Funny. Humans have an elaborate vocabulary for our misery, but we can never seem to adequately express the good in life.

Anyway, the best, and most ironic, part of the joy of conversion is that you’re NOT a new person. You’re not born again, as some would say. Rather you are the same you, but you’re not the old you. You are a happier, more powerful, more open and bountiful you with gifts of the Holy Spirit that are now coming to fruition. Rather than becoming a new person, you are becoming the person you were always meant to be. You were made in God’s image, exactly the way you were meant to be, and RCIA is like an adolescence and the conversion your passage to adulthood.

That’s the way it happened with me. When I decided to convert and started attending Mass, nothing had really changed. I was still watching horror films, surfing the net, going to school, and doing all the things normal people do. I still liked them and cared about them as much as ever. Something was different, though, and the changes were subtle. With each passing day, I was less anxious with the trials before me and before the world. Almost reflexively, you start thinking more and more through the lens of faith. In the back of your mind, you will start asking questions about whether this is right; whether this can enrich or challenge your faith; whether this has meaning that is applicable to your faith; and how you can use something to bring others in to your faith. It happens anywhere and everywhere.

Everyone has days when they don’t understand it or don’t want to do it, and you will have a lot of those days. I can almost guarantee it. Yet every time you walk past a Church or look on your calendar and make plans for Sunday, you will feel a tug, ever so slight, like a friend pulling on your hand asking again and again, “Come on! Come to Church with me!” It does not physically happen that way, but the sensation of longing very much feels like a real physical tug. Respond to this tug. He is your friend and He is waiting.

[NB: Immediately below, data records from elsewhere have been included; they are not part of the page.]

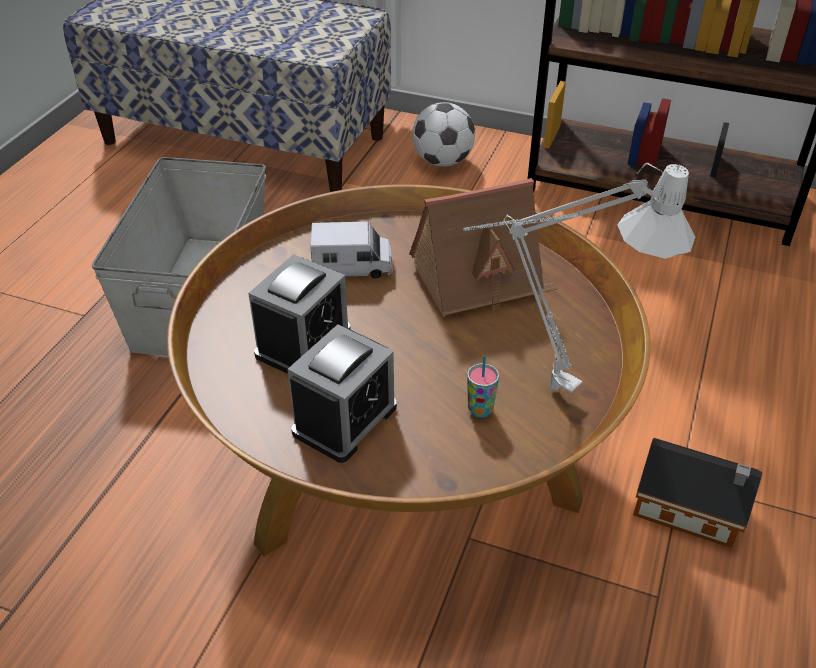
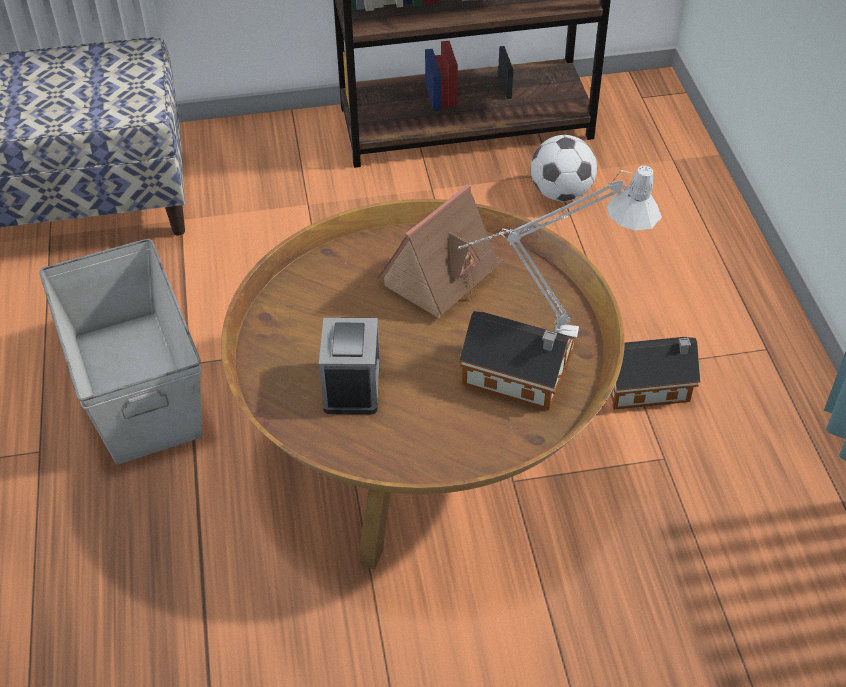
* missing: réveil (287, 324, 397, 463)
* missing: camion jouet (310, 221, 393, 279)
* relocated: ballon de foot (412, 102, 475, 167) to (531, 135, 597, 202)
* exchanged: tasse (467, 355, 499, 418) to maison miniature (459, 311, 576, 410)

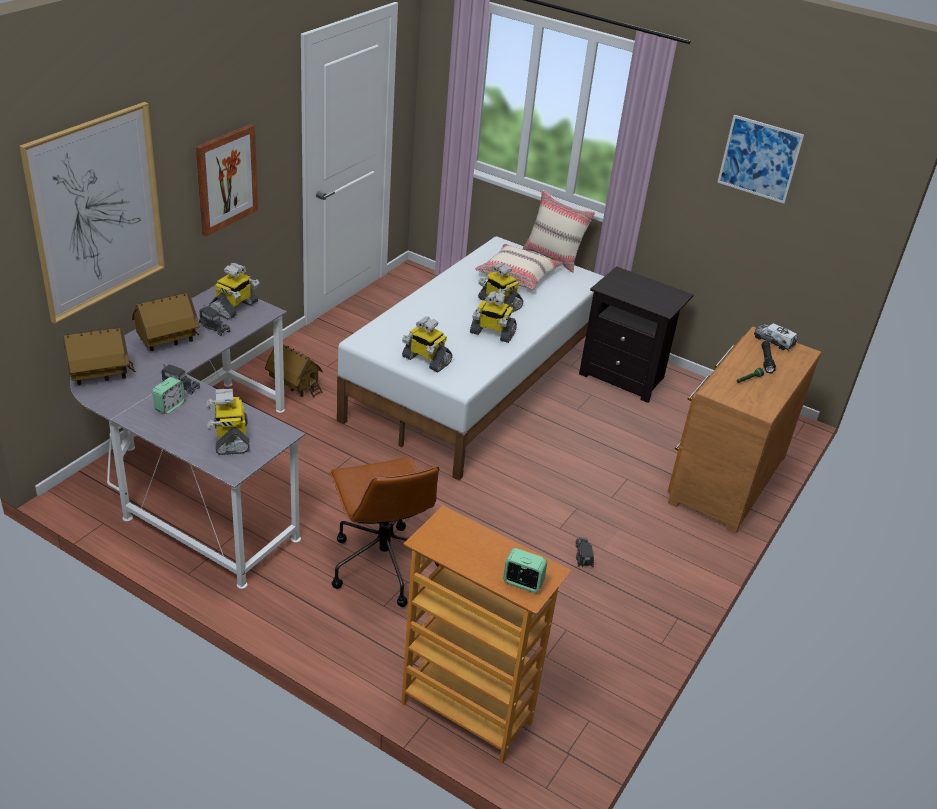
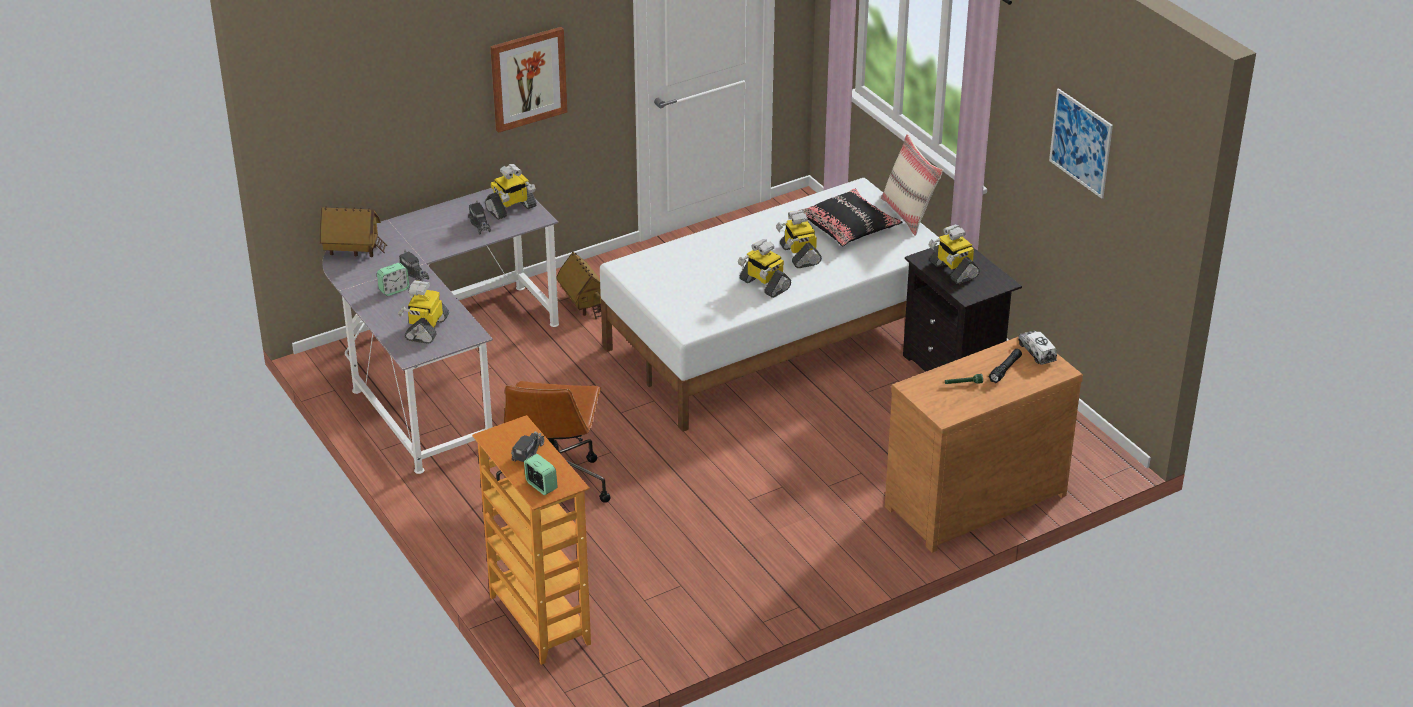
* missing: tableau (19, 102, 165, 324)
* missing: maison miniature (132, 292, 200, 351)
* relocated: robot jouet (402, 317, 453, 372) to (929, 224, 980, 284)
* colour: coussin/beige (475, 244, 563, 290) to coussin/noir (798, 189, 903, 246)
* relocated: camion jouet (576, 537, 594, 567) to (511, 431, 544, 462)

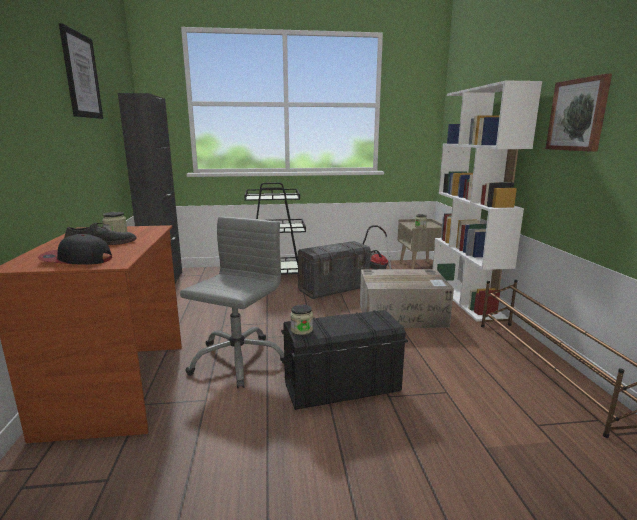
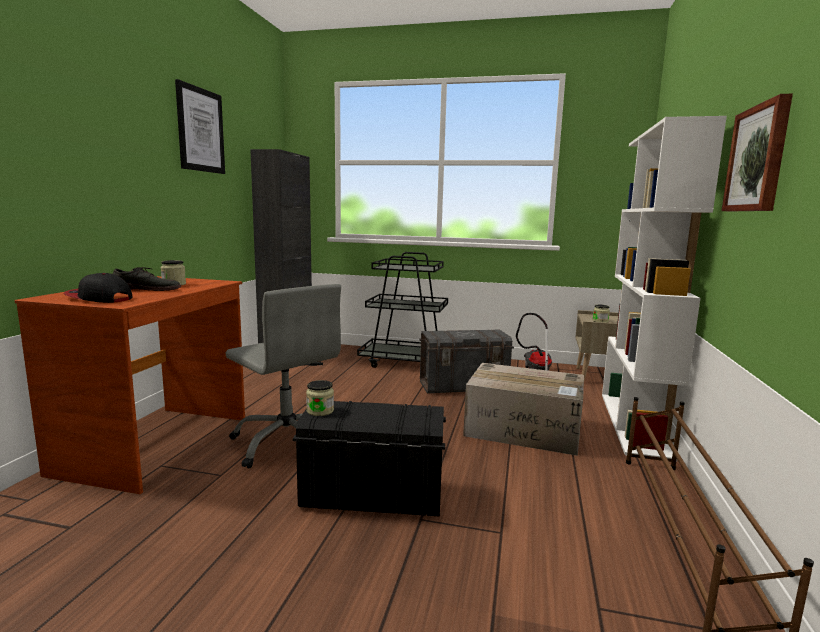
* spun: chaise de bureau/gris (180, 216, 284, 389) = (225, 284, 341, 468) 90 degrees clockwise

In any case, you will experience joy, which might manifest itself in the following ways:

  • A new understanding and appreciation of other people and their worldviews
  • Feeling motivated to try news things/old things you have always wanted to do
  • Feeling like you can do anything
  • Thinking less about the what-ifs in life or being more proactive about them
  • Not being as fazed by life’s problems when they do occur
  • Living more in the now
  • Feeling more generous than you used to
  • Taking more joy in little things
  • Being friends with people you never would have approached before
Joy can manifest in many ways, and the aforementioned are only a few of them. That joy may not be understood by others, but on the other hand, other people’s opinions won’t bother you as much.:)
Some of the items of my list of joys involve the sense that you have power, and this power is the power of God. Within you, you have faith in God and His forgiveness. You have the power of Jesus’ example. Then you have the power vested in you by the Holy Spirit and His gifts, bestowed upon you when you received your Confirmation. These attributes give you power over your life and over doubts and even over Satan himself. St. Therese of Lisieux said that holiness is not about doing great things, but doing little things greatly.
It is the joy that comes with knowing you are NEVER alone, the greatest joy of them all.
Father L, my first priest, was delivering a homily one Sunday morning in which he told the story of a Holocaust survivor. He thought his entire family had perished and one day, he got a letter in the mail from his family. It said, “We’re alive. We love you. We’re waiting.”
On days when you feel that faith, goodness, or life as you know it has perished,
remember this.
God is alive in the world today. He loves you. He’s waiting.